A SIGNIFICANT reduction in state aid would help countries such as Ireland to greatly lower taxes and reduce the budget deficits, according to the Minister for Enterprise and Employment, Mr Bruton.
The Minister will tell the European Parliament today that the volume of state aid among member countries is of concern. The central imperative of growth, competitiveness and employment requires fresh thinking and approaches on the control of state aid," he says.
Assistance to industry from EU governments is understood to be running at £25 billion per annum. Recent examples of assistance to companies which have run into difficulties include Aer France, Iberia airlines and Irish Steel.
It is understood that the Minister believes that some countries are providing their industries with far too much state aid and that tighter control and clearer rules on such aid would benefit all EU countries. The Minister will tell the Economic and Monetary Affairs and Industrial Policy Committee of the European Parliament today that there should be more transparency regarding state aid and clarity of the rules governing such aid.
"These actions would have positive benefits for the development of the EU in terms of enhancing growth, competitiveness and employment," he says.
"As legislators for the European Union we must seek to ensure that there is a level playing field throughout the community and that artificial distortions are avoided," he will say.
Ireland will host an Industry Council meeting in Brussels next month. Mr Bruton will outline today what the Irish Government hopes the EU, under its presidency, will achieve in this area.
One of the controversial issues which will be under discussion is the next EU budget for small and medium firms, running from 1997-2000. Clearly we would like to see the maximum amount included, but a number of member states are pressing for lower amounts to be agreed," says Mr Bruton. He wants the budget to, be raised to 180 million ECUs. "If the programme is to achieve its new objectives it must receive additional funding," he says.
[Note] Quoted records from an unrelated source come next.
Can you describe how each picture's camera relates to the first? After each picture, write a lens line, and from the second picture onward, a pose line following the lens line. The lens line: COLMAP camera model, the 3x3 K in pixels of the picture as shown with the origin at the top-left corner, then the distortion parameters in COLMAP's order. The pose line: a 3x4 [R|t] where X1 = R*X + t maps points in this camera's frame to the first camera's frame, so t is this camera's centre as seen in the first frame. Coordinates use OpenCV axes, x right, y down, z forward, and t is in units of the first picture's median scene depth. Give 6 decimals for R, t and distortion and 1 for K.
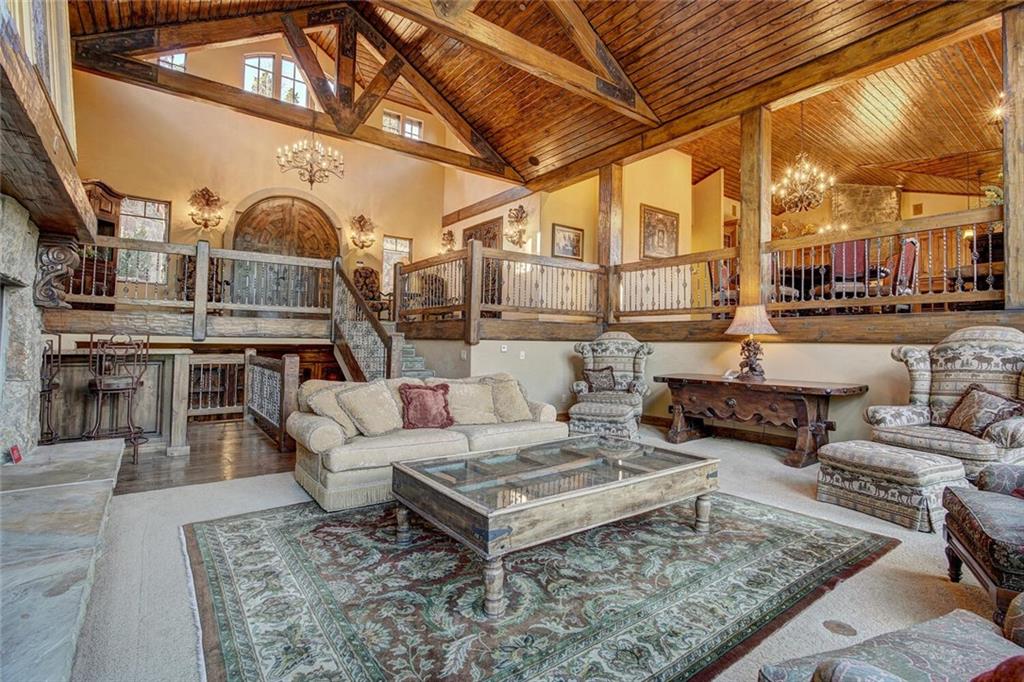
lens RADIAL K [[479.6, 0, 510.9], [0, 479.6, 323.2], [0, 0, 1]] dist [-0.015896, 0.000209]
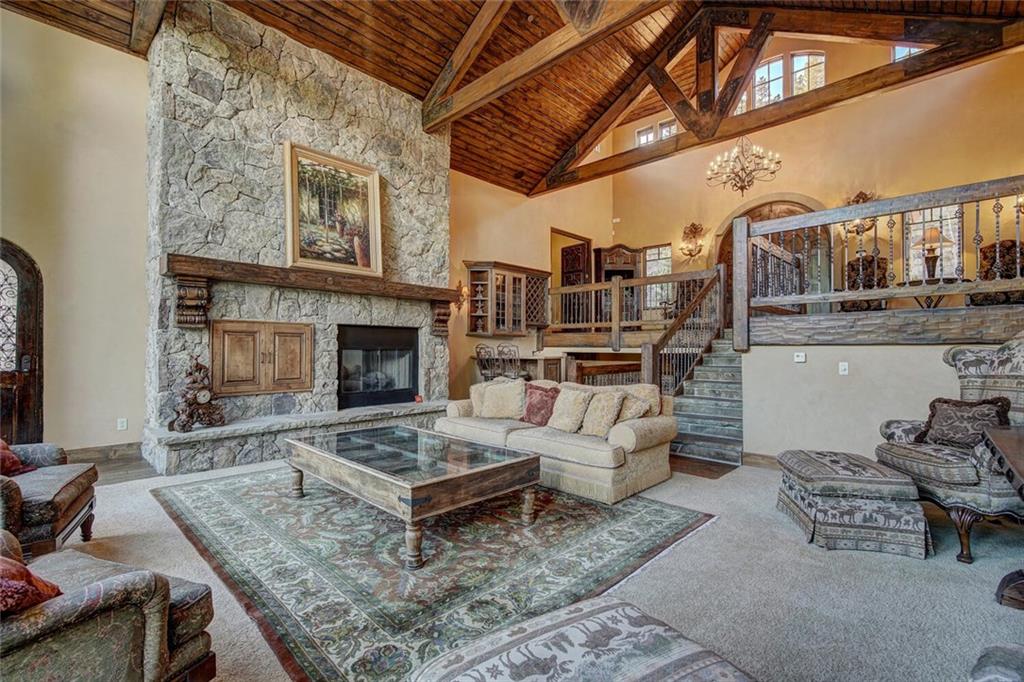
lens RADIAL K [[457.4, 0, 499.6], [0, 457.4, 337.3], [0, 0, 1]] dist [-0.001965, -0.000018]
pose [[0.147451, -0.041194, -0.988211, 0.991644], [0.044683, 0.998390, -0.034951, 0.047643], [0.988060, -0.039002, 0.149054, 0.825664]]
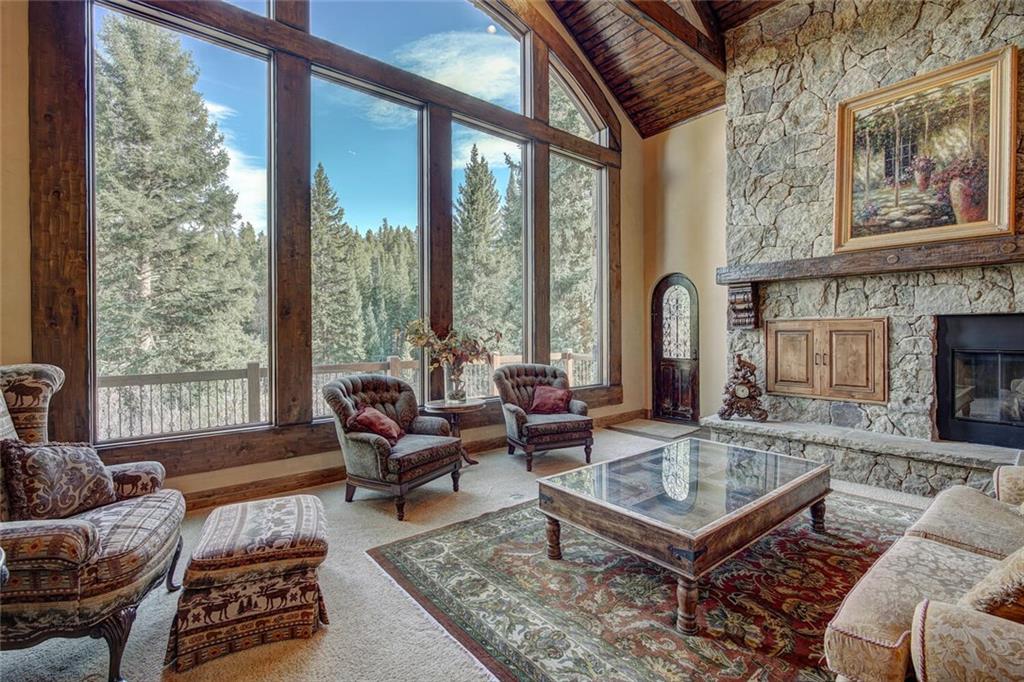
lens RADIAL K [[466.9, 0, 511.9], [0, 466.9, 326.8], [0, 0, 1]] dist [-0.001422, 0.000519]
pose [[-0.999223, -0.010491, -0.038000, 0.415653], [-0.008322, 0.998352, -0.056787, 0.021444], [0.038533, -0.056426, -0.997663, 1.556064]]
The Minister will also tell the committee that the EU is still not competitive enough. However he says the nature of competitiveness must be recognised. It is no longer merely a case of a company's costs and prices."
Mr Bruton says being competitive includes several factors: the efficiency of public services; infrastructure; education and training systems; and the level of research and development.
"An economy can lose competitive advantage if it is deficient in one or a number of these key attributes of competitiveness," he says.
Mr Bruton will tell the committee that Ireland will be pressing for the adoption of a policy and programme of Benchmarking. He says this means practising continuous improvement and identifying areas of competitive weakness and identifying how others have overcome such weakness.
Benchmarking has been used successfully by individual enterprises, usually large enterprises, for many years as a tool for enhancing competitiveness.
"If companies can use this tool then why cannot national authorities also adopt it as a tool or improving national competitiveness, he says.
A number of governments are already successfully doing it in relation to particular aspects of their economy, says Mr Bruton. Countries include the Netherlands, Britain and Australia.
The Irish Government will be asking the Council to support calls to examine benchmarking programmes in member states and carry out a number of pilot programmes in certain countries.